Could you return each of the lines below word for word, leaving out the pictures?
+++ SOURCE MATERIAL
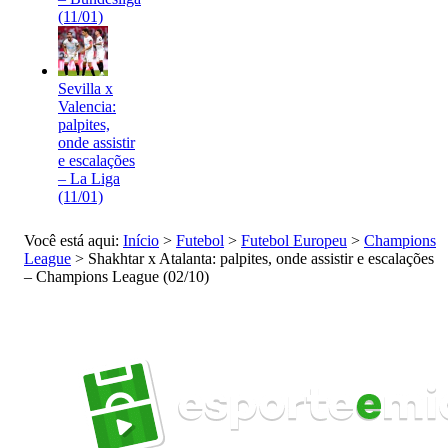
(11/01)
Sevilla x
Valencia:
palpites,
onde assistir
e escalações
– La Liga
(11/01)
Você está aqui:
Início
>
Futebol
>
Futebol Europeu
>
Champions
League
>
Shakhtar x Atalanta: palpites, onde assistir e escalações
– Champions League (02/10)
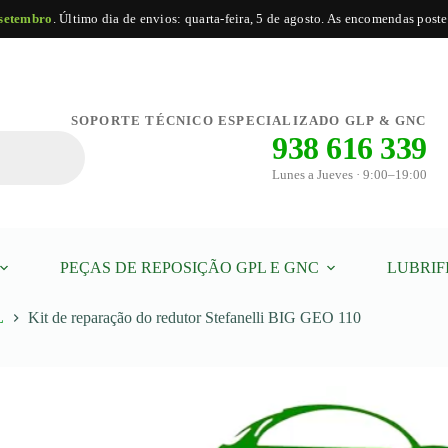
 setembro
. Último dia de envios: quarta-feira, 5 de agosto. As encomendas poste
Adicionar
SOPORTE TÉCNICO ESPECIALIZADO GLP & GNC
938 616 339
Lunes a Jueves · 9:00–19:00
PEÇAS DE REPOSIÇÃO GPL E GNC
LUBRIF
L
Kit de reparação do redutor Stefanelli BIG GEO 110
++++++
WRITTEN SOLUTION:
(11/01)
Sevilla x
Valencia:
palpites,
onde assistir
e escalações
– La Liga
(11/01)
Você está aqui:
Início
>
Futebol
>
Futebol Europeu
>
Champions
League
>
Shakhtar x Atalanta: palpites, onde assistir e escalações
– Champions League (02/10)
 setembro
. Último dia de envios: quarta-feira, 5 de agosto. As encomendas poste
Adicionar
SOPORTE TÉCNICO ESPECIALIZADO GLP & GNC
938 616 339
Lunes a Jueves · 9:00–19:00
PEÇAS DE REPOSIÇÃO GPL E GNC
LUBRIF
L
Kit de reparação do redutor Stefanelli BIG GEO 110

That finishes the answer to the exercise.